Only an exact repeat of the listing, without its images, counts as the answer.

[Data for this exercise — start]

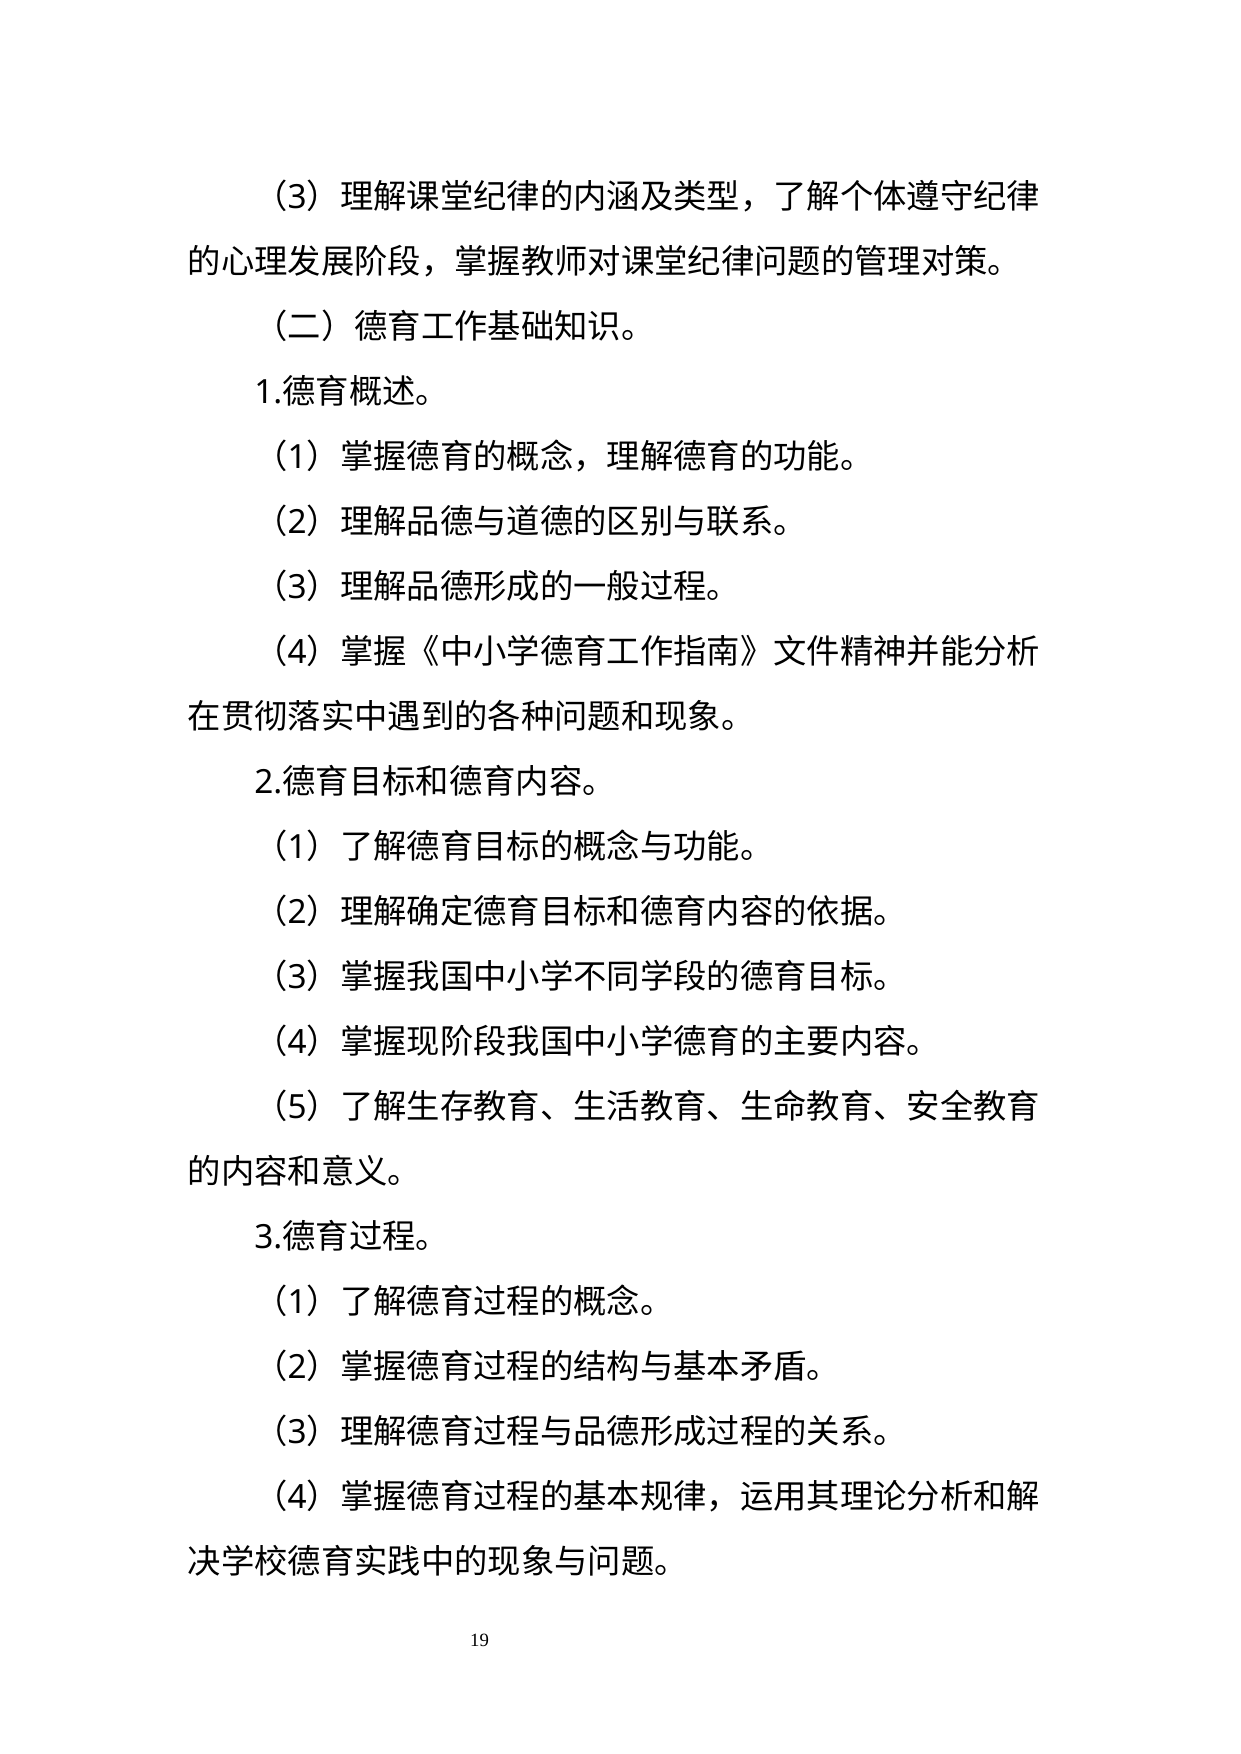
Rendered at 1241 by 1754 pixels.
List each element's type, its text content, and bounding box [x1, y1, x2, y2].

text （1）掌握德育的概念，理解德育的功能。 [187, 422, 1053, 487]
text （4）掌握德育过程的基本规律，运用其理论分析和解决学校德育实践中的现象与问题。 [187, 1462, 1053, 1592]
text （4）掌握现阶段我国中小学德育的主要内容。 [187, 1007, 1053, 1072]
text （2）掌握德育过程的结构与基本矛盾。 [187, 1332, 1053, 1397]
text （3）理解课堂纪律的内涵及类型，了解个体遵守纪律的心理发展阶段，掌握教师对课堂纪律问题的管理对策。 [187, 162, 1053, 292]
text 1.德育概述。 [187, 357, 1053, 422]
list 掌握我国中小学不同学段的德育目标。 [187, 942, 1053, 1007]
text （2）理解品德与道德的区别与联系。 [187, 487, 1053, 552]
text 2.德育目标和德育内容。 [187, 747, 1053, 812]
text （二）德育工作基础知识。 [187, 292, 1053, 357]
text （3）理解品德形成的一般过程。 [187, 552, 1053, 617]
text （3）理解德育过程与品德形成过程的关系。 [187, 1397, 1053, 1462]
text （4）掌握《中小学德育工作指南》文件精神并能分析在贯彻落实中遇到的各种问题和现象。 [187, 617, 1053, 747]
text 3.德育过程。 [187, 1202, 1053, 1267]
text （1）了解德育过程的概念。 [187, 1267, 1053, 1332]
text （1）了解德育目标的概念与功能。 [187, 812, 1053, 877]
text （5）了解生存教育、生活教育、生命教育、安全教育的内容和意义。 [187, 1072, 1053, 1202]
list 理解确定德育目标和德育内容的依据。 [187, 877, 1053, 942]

[Data for this exercise — finish]

Expected answer =>
Rendered at 1241 by 1754 pixels.
List each element's type, its text content, and bounding box [x1, y1, x2, y2].

text （1）掌握德育的概念，理解德育的功能。 [187, 422, 1053, 487]
text （4）掌握德育过程的基本规律，运用其理论分析和解决学校德育实践中的现象与问题。 [187, 1462, 1053, 1592]
text （4）掌握现阶段我国中小学德育的主要内容。 [187, 1007, 1053, 1072]
text （2）掌握德育过程的结构与基本矛盾。 [187, 1332, 1053, 1397]
text （3）理解课堂纪律的内涵及类型，了解个体遵守纪律的心理发展阶段，掌握教师对课堂纪律问题的管理对策。 [187, 162, 1053, 292]
text 1.德育概述。 [187, 357, 1053, 422]
list 掌握我国中小学不同学段的德育目标。 [187, 942, 1053, 1007]
text （2）理解品德与道德的区别与联系。 [187, 487, 1053, 552]
text 2.德育目标和德育内容。 [187, 747, 1053, 812]
text （二）德育工作基础知识。 [187, 292, 1053, 357]
text （3）理解品德形成的一般过程。 [187, 552, 1053, 617]
text （3）理解德育过程与品德形成过程的关系。 [187, 1397, 1053, 1462]
text （4）掌握《中小学德育工作指南》文件精神并能分析在贯彻落实中遇到的各种问题和现象。 [187, 617, 1053, 747]
text 3.德育过程。 [187, 1202, 1053, 1267]
text （1）了解德育过程的概念。 [187, 1267, 1053, 1332]
text （1）了解德育目标的概念与功能。 [187, 812, 1053, 877]
text （5）了解生存教育、生活教育、生命教育、安全教育的内容和意义。 [187, 1072, 1053, 1202]
list 理解确定德育目标和德育内容的依据。 [187, 877, 1053, 942]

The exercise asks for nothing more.